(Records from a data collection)
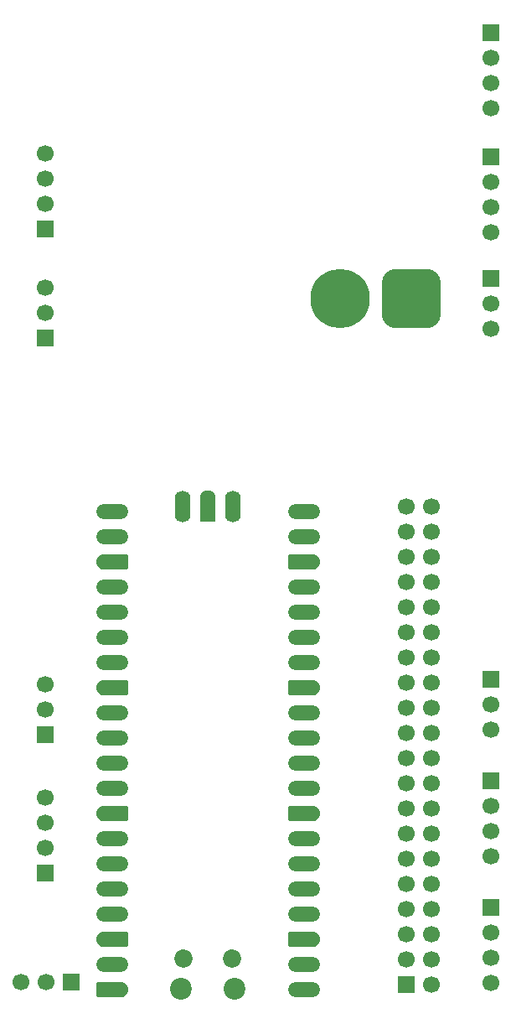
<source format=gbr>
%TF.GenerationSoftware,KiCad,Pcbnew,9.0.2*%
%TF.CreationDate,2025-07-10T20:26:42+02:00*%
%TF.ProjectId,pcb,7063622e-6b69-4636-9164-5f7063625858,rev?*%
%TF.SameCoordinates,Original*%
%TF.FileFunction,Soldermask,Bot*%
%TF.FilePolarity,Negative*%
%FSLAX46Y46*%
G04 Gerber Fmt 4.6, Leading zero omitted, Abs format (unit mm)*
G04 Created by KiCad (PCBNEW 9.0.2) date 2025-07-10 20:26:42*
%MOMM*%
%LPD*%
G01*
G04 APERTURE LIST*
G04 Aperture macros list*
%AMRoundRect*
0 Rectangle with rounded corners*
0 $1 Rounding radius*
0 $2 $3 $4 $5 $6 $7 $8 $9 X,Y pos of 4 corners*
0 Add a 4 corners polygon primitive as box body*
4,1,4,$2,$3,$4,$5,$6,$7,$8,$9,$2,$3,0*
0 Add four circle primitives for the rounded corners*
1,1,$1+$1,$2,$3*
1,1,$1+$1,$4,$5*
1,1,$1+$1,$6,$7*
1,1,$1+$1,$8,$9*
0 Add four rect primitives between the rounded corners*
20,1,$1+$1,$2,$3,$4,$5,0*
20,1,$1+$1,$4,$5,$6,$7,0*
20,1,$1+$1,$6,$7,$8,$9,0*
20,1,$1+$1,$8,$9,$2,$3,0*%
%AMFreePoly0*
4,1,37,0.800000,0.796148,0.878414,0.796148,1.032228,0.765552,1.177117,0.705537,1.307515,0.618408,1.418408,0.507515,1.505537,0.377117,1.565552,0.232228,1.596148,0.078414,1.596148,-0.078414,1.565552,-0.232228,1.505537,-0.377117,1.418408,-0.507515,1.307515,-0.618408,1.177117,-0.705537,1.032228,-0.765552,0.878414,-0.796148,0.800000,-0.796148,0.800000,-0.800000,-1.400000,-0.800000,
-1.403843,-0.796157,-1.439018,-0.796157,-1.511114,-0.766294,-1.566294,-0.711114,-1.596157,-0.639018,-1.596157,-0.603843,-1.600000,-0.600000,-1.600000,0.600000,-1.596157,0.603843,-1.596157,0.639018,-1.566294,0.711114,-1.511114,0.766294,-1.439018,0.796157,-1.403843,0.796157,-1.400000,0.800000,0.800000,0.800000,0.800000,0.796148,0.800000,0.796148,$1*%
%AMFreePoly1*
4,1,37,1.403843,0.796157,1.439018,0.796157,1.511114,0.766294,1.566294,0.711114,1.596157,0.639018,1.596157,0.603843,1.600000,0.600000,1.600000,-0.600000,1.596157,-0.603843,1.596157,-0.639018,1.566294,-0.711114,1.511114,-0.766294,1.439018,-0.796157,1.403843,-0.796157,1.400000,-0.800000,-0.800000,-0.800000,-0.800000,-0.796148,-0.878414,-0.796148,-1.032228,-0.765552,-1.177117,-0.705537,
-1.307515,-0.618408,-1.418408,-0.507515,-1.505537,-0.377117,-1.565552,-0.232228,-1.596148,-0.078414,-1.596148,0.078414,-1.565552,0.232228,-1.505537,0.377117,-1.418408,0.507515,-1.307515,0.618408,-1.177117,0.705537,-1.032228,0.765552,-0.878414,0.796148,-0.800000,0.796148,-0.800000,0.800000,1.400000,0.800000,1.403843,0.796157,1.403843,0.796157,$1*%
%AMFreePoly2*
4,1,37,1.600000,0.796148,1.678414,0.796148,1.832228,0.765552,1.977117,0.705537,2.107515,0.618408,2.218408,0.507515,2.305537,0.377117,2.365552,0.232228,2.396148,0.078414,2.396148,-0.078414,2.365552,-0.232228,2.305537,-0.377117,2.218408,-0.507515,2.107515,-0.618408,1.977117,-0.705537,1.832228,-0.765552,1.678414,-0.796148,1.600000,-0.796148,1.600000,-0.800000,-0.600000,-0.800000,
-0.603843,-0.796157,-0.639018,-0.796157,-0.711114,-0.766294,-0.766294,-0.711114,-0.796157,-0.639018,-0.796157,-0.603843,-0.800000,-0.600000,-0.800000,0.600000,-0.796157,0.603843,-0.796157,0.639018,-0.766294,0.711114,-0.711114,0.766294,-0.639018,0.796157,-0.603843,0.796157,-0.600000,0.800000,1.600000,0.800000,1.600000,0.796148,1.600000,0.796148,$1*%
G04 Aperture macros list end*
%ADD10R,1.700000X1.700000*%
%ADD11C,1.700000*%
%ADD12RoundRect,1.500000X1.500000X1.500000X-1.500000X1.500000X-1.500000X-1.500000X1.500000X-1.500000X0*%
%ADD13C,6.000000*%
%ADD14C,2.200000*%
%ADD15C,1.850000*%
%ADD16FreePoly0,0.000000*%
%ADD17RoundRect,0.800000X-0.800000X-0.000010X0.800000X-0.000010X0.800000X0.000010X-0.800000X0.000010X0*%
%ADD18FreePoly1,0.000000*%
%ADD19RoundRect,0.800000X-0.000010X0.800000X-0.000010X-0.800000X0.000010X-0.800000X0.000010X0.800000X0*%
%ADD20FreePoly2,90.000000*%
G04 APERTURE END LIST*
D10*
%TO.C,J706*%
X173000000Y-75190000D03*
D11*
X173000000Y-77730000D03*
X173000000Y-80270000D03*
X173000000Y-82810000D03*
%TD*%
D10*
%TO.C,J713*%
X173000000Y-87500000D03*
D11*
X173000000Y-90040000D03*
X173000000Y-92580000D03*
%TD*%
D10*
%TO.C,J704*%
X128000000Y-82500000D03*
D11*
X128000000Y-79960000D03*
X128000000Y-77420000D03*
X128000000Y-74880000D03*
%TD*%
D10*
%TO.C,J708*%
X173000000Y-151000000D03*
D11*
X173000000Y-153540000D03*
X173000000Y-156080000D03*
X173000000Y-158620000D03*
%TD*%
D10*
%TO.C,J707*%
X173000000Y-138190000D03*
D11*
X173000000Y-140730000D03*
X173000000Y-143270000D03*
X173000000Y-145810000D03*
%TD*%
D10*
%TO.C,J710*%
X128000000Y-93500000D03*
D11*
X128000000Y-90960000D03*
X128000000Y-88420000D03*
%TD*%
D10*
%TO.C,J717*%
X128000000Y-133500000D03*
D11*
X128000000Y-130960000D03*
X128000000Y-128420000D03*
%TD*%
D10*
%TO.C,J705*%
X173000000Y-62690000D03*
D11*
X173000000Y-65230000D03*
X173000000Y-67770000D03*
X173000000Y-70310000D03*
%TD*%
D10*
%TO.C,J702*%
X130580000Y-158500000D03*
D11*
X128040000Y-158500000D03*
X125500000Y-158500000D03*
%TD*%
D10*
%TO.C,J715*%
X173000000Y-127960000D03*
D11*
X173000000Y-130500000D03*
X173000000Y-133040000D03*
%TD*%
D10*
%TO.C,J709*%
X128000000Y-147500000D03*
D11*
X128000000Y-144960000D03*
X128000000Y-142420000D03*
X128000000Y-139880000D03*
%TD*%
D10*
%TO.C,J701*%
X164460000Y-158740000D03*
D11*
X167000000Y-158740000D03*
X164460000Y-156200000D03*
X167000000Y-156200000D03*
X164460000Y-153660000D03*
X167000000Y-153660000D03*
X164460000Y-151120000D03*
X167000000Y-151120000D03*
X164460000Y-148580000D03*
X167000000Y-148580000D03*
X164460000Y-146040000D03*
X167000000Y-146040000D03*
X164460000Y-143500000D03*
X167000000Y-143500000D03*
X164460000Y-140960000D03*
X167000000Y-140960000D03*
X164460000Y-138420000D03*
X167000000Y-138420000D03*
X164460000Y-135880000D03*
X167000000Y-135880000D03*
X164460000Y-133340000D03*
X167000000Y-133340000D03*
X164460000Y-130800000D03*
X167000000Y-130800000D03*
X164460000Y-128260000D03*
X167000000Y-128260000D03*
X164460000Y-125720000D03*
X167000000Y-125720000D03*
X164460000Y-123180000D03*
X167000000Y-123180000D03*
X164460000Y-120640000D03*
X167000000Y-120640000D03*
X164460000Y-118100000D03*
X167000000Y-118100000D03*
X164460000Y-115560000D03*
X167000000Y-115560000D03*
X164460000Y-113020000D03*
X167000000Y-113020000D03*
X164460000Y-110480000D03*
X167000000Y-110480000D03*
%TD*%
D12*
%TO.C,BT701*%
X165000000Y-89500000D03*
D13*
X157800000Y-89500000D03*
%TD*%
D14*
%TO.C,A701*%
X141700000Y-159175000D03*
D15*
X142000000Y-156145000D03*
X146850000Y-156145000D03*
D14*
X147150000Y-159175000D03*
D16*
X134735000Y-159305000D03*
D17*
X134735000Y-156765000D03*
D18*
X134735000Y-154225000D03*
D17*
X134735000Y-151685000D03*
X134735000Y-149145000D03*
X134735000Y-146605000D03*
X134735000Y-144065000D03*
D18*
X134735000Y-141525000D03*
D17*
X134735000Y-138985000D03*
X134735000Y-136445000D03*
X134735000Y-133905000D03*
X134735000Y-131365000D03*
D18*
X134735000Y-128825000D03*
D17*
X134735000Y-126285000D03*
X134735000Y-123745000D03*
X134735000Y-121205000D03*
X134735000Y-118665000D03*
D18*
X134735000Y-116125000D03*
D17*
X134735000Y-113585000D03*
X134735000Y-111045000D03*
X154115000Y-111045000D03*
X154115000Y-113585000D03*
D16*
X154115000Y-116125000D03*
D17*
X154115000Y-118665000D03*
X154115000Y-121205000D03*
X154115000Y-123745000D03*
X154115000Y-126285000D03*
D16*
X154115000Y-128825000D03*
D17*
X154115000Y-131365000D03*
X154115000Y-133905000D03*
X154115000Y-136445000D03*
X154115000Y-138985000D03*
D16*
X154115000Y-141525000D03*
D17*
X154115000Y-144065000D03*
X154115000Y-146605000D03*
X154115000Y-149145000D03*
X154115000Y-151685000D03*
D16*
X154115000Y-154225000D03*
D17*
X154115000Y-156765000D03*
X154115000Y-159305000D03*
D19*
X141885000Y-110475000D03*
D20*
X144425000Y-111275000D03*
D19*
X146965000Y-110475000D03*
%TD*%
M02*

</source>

» **What to work on**: Nothing but the lines from the first line of the records above to the line with "0 $2 $3 $4 $5", inclusive, should be transcribed exactly, and the pictures must be left out.

» **Problem solution**:
<source format=gbr>
%TF.GenerationSoftware,KiCad,Pcbnew,9.0.2*%
%TF.CreationDate,2025-07-10T20:26:42+02:00*%
%TF.ProjectId,pcb,7063622e-6b69-4636-9164-5f7063625858,rev?*%
%TF.SameCoordinates,Original*%
%TF.FileFunction,Soldermask,Bot*%
%TF.FilePolarity,Negative*%
%FSLAX46Y46*%
G04 Gerber Fmt 4.6, Leading zero omitted, Abs format (unit mm)*
G04 Created by KiCad (PCBNEW 9.0.2) date 2025-07-10 20:26:42*
%MOMM*%
%LPD*%
G01*
G04 APERTURE LIST*
G04 Aperture macros list*
%AMRoundRect*
0 Rectangle with rounded corners*
0 $1 Rounding radius*
0 $2 $3 $4 $5 $6 $7 $8 $9 X,Y pos of 4 corners*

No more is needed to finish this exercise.